Honey Sherman (née Reich) was the child of Holocaust survivors and it was a responsibility she took seriously. At one time, she chaired the Neuberger Holocaust Education Centre. As a result, the program for last month’s Holocaust Education Week featured a full-page tribute to her.
The Shermans were also “passionate” supporters of the Friends of Simon Wiesenthal Centre, especially its Tour for Humanity, tolerance education and Holocaust remembrance programming, said the organization’s CEO, Avi Benlolo. “We are confident the family will maintain its strong connection with our organization,” he added.
The Jewish National Fund, another favoured Sherman charity, is planting a grove of 1,000 trees in Israel’s Carmel forest in the couple’s memory. Kaelen Sherman is slated to unveil the plaque marking the grove early in the new year, JNF Toronto’s executive director, Jeff Springer, told The CJN.
In the area of higher education, the Shermans donated $12.5 million to the University of Toronto, to support students, building costs and research at the Leslie Dan Faculty of Pharmacy, the namesake of Barry Sherman’s one-time rival in the generic drug business in Canada.
At York University, an $11.5 million retrofit of a former hockey arena in 2010 – $5 million of which came from the Shermans – created the state-of-the-art Sherman Health Science Research Centre.
The centre brings two dozen scientists studying the brain, vision, biomechanics, virtual reality and robotics together under one roof. The university hopes this will lead to new discoveries, diagnoses and treatments.

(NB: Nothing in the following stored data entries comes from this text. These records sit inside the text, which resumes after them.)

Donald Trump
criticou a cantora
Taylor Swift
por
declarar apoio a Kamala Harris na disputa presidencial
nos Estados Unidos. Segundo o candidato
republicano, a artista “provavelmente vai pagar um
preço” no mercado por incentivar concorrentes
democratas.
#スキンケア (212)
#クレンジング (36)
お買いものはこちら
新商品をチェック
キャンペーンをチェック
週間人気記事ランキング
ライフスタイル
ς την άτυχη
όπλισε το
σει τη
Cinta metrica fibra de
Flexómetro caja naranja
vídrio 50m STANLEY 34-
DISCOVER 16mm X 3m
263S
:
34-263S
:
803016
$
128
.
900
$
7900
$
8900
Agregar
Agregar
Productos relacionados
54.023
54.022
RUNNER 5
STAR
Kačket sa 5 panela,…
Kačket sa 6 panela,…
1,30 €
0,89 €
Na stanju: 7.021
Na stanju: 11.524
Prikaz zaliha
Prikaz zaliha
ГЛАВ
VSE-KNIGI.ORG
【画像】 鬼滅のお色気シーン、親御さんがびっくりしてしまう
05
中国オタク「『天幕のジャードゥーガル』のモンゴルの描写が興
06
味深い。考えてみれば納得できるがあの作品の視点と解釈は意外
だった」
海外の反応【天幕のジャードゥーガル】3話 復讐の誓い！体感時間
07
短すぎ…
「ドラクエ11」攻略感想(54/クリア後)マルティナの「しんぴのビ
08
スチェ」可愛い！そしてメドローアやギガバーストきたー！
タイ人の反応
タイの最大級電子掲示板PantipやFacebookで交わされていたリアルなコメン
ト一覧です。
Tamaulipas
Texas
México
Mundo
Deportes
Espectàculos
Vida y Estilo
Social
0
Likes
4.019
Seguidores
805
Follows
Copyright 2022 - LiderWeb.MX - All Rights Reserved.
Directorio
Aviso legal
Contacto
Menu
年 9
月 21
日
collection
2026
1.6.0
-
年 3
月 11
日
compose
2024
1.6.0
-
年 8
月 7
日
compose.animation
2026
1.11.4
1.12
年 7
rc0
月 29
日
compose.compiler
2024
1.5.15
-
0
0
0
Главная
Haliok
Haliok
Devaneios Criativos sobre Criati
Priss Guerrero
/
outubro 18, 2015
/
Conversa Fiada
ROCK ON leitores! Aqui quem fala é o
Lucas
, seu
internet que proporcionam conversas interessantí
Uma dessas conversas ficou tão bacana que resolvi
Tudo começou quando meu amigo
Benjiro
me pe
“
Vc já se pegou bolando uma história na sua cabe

The centrepiece is a laboratory with the latest functional magnetic resonance imaging technology, which is able to detect neurological disorders, concussions and other traumatic brain injuries.
Despite having their names on so many edifices and projects, the Shermans never sought credit or fame, said Rubenstein.
“Their philanthropy was always done for the right reasons – to help those most in need and to make the world a better place.”
He said it’s comforting to see that the next generation is following Barry and Honey Sherman’s example: “This is the most fitting way to honour their parents’ memory.”